SpaceX mission: how to watch the NASA astronaut undock from the space station


After an eventful stay aboard the International Space Station, four astronauts from the NASA Crew-2 mission are expected to return to Earth on Monday.

Here’s what you need to know about their return trip.

On Monday, crew members will don their space suits, strap into a Crew Dragon capsule built by SpaceX, and then undock from the space station a few hours later at 2:05 p.m. EST.

The return trip will take just over 8 hours, with the capsule, dubbed Endeavor, expected to land around 10:33 p.m. EST on Monday.

NASA will broadcast live coverage of the departure process on NASA TV and its YouTube channel starting Monday at 11:45 a.m., just before the four astronauts close their spacecraft’s hatches. After a brief pause, coverage will resume at 1:45 p.m. and will last until the capsule docks.

Shortly before undocking, NASA and SpaceX will choose one of seven different locations in the waters around the Florida Peninsula for the Crew Dragon landing zone, choosing the area most favorable to the weather conditions. Clear skies, calm seas and gentle winds are the ideal conditions for a space taxi landing.

Crew Dragon is a gumball-shaped astronaut capsule that can accommodate up to seven people, but it has only carried four people so far. It has more interior space than a minivan, but less than a studio.

The capsule is launched into space atop the SpaceX Falcon 9 rocket, detaches from the thruster once in orbit, and uses a set of tiny on-board thrusters to gradually move towards an encounter with the International Space Station. The spacecraft autonomously approaches the space station and docks at one of its ports of entry, where it remains until it returns to Earth.

SpaceX developed the Astronaut Taxi with around $ 3 billion from a NASA program called the Commercial Crew. The aim of the program was for private companies to own the spacecraft they are building, with NASA being just one of the many buyers of astronaut seats.

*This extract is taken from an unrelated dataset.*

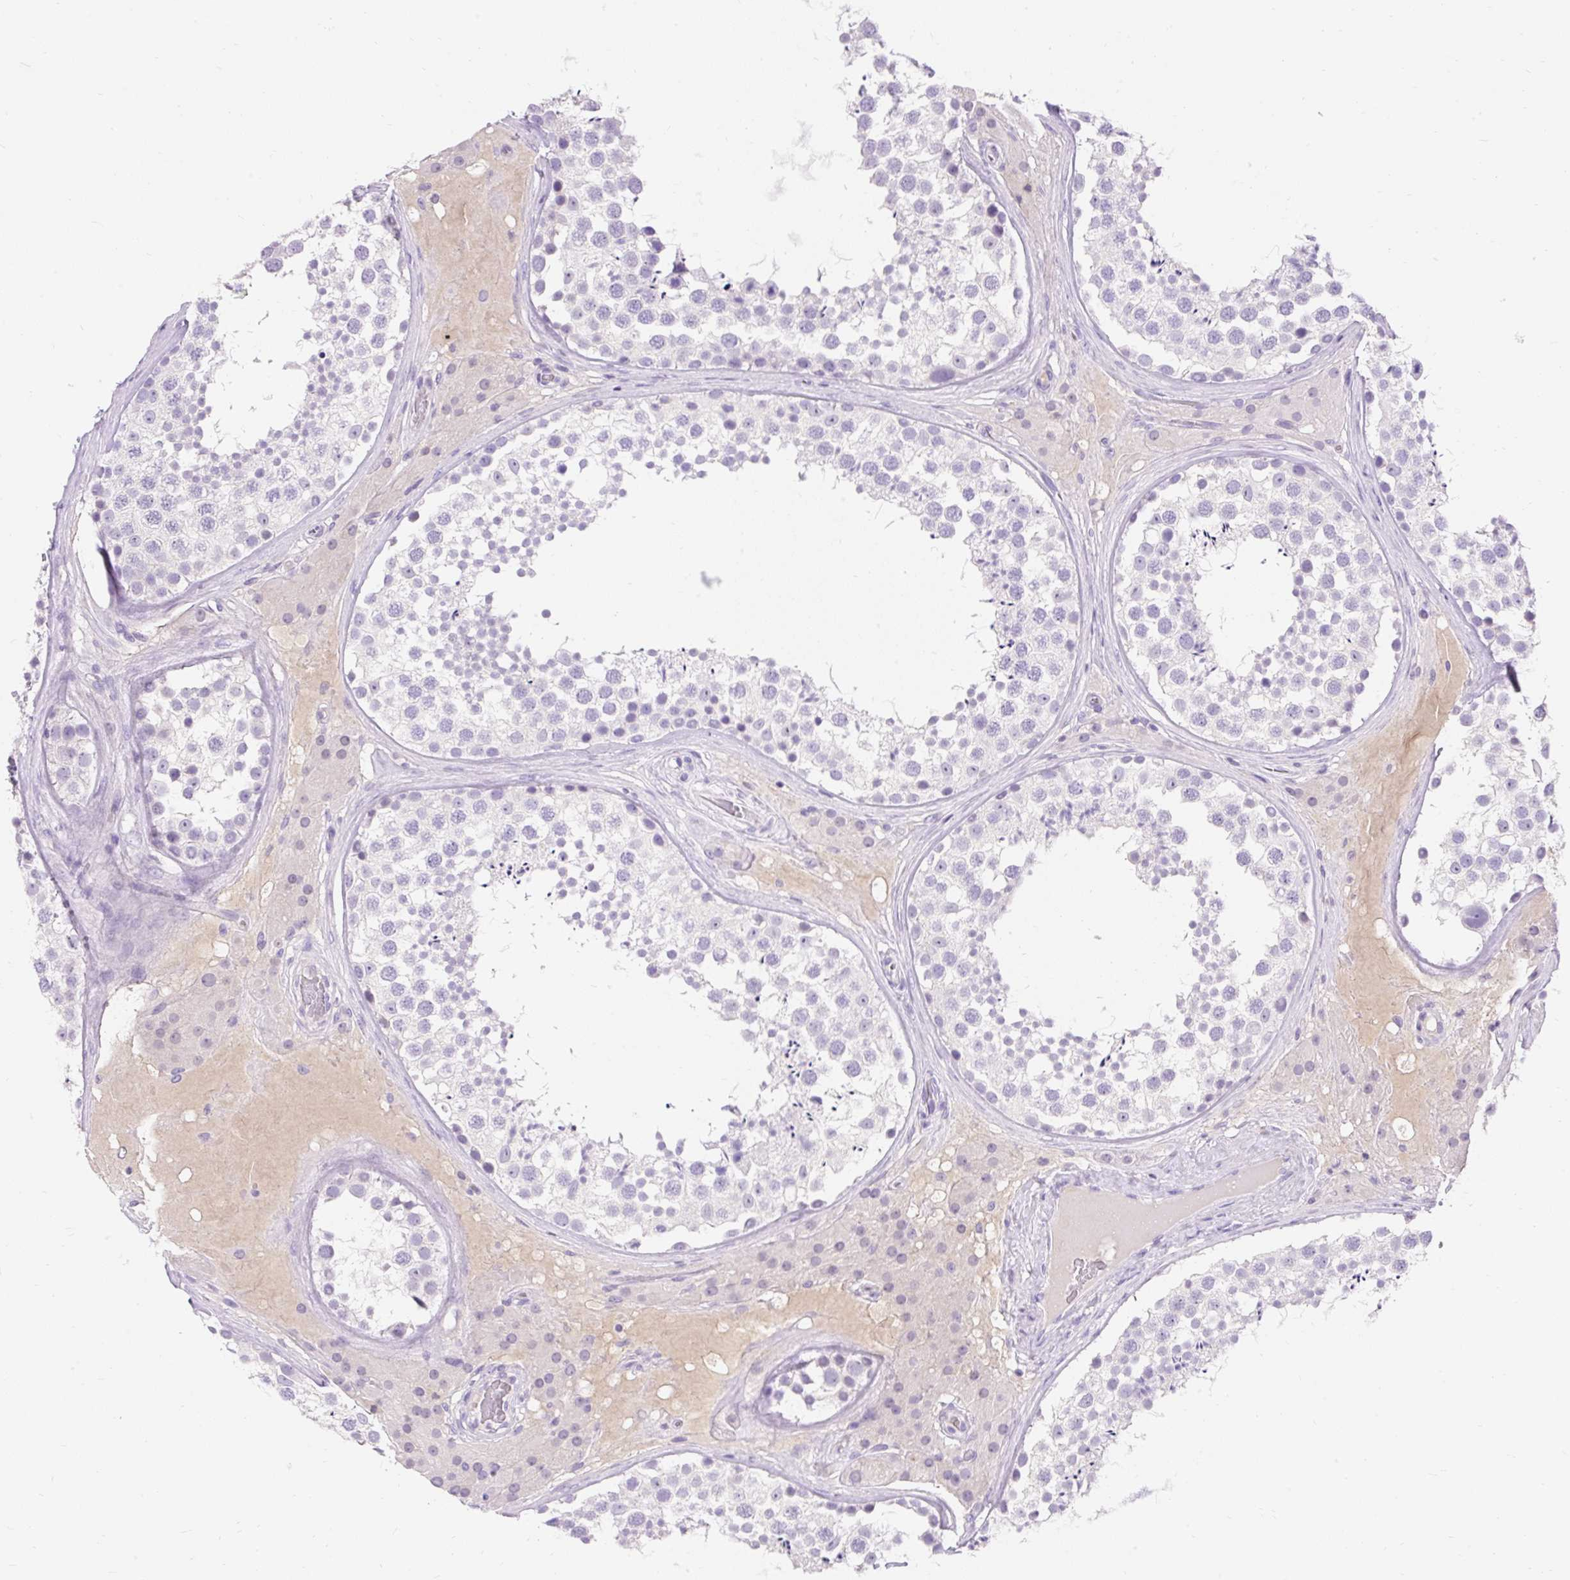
{"staining": {"intensity": "negative", "quantity": "none", "location": "none"}, "tissue": "testis", "cell_type": "Cells in seminiferous ducts", "image_type": "normal", "snomed": [{"axis": "morphology", "description": "Normal tissue, NOS"}, {"axis": "topography", "description": "Testis"}], "caption": "A high-resolution histopathology image shows immunohistochemistry (IHC) staining of normal testis, which reveals no significant staining in cells in seminiferous ducts. (DAB immunohistochemistry (IHC) with hematoxylin counter stain).", "gene": "TMEM150C", "patient": {"sex": "male", "age": 46}}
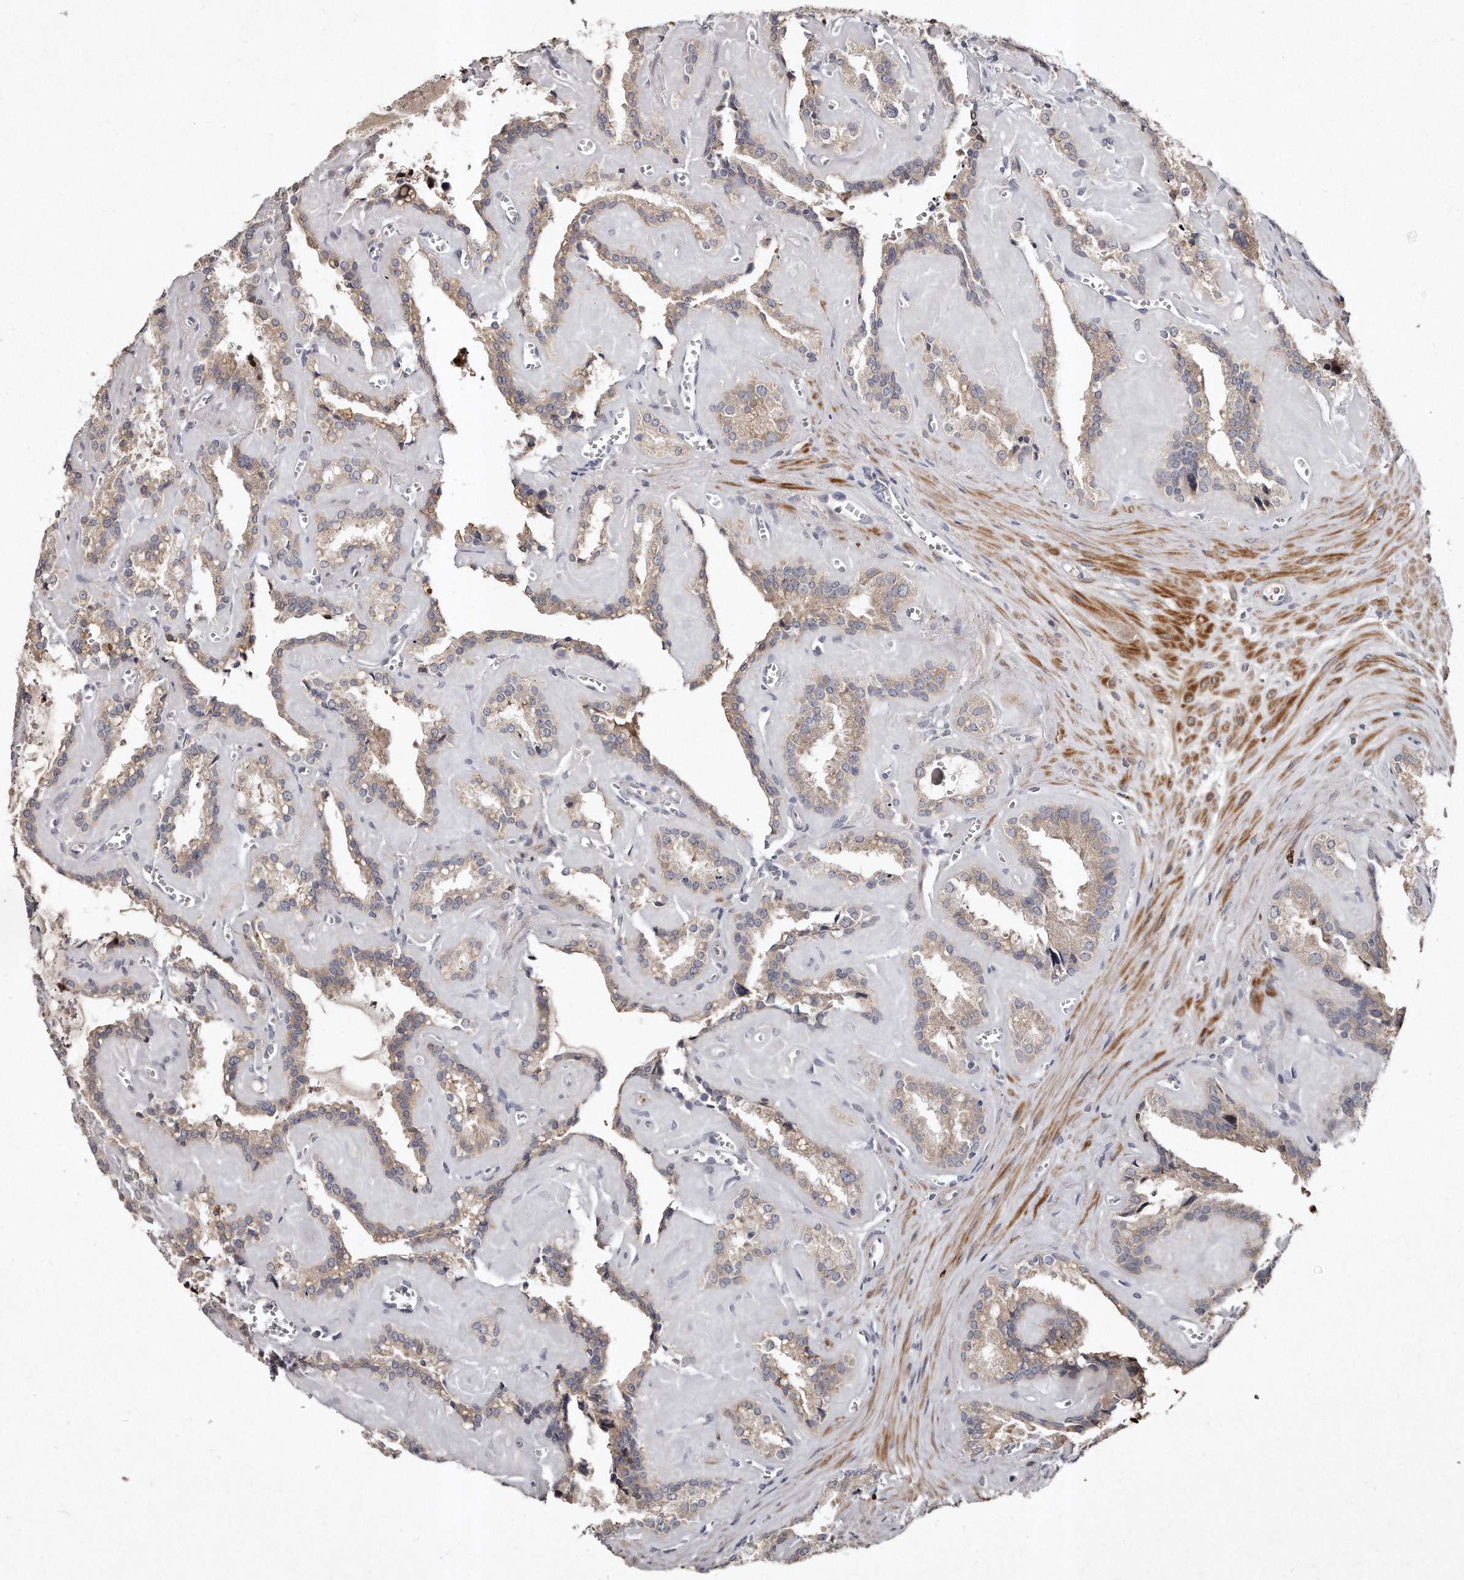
{"staining": {"intensity": "moderate", "quantity": ">75%", "location": "cytoplasmic/membranous"}, "tissue": "seminal vesicle", "cell_type": "Glandular cells", "image_type": "normal", "snomed": [{"axis": "morphology", "description": "Normal tissue, NOS"}, {"axis": "topography", "description": "Prostate"}, {"axis": "topography", "description": "Seminal veicle"}], "caption": "Human seminal vesicle stained with a brown dye exhibits moderate cytoplasmic/membranous positive positivity in approximately >75% of glandular cells.", "gene": "TECR", "patient": {"sex": "male", "age": 59}}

The agency’s previous mode of transportation to the space station was the space shuttle. But the shuttle program was withdrawn in 2011, forcing NASA to purchase expensive seats for its astronauts on the Russian Soyuz rocket for nearly a decade.

The toilets aboard the Crew Dragon capsule will remain offline for the duration of the trip. If astronauts are to go, they will need to either hold it or use astronaut-grade layers built into their flight suits.

“Sure, it’s sub-optimal, but we’re prepared to deal with that while we’re aboard Dragon on the way home,” said Megan McArthur, the Crew-2 mission pilot, during the trip. of a press conference on Friday.

In September, SpaceX detected a toilet leak on another SpaceX capsule, according to Bill Gerstenmaier, SpaceX vice president who discussed the toilet problems at a press conference in October. The same issue – which didn’t cause any issues in the crew cabin itself – was detected in Endeavor, the capsule in which Crew-2 flies.

Although the issue was deemed to pose no risk to the safe operation of the spacecraft, the toilet leak on the Crew-2 capsule remains, which means astronauts heeding the call of the wild by orbit must use the “underwear” in their flight suits, Steve Stich, program director for Commercial Crew, told reporters on Oct. 31.

The timing of the Crew-2 astronauts’ return has changed several times over the past week as NASA officials juggled an ever-changing set of factors. The crew was initially scheduled to undock on Wednesday or last Thursday, days after Crew-3, which is NASA and SpaceX’s next astronaut mission to the space station, arrived. This would have ensured a clean transfer between the two crews of the space station. But Crew-3 was delayed to Halloween due to bad weather.

Then a second delay occurred: One of Crew-3’s four astronauts encountered a “minor medical problem,” NASA said in a blog post. When bad weather again interfered with a later launch date, NASA decided to bring Crew-2 astronauts home first and send Crew-3 astronauts into orbit on Wednesday, November 10.

About Shelley Hales

Check Also

Why $200m won’t convince teams about Andretti’s Formula 1 plans

Record TV numbers, a sold-out crowd and an influx of stars have helped make it …

Leave a Reply

Your email address will not be published.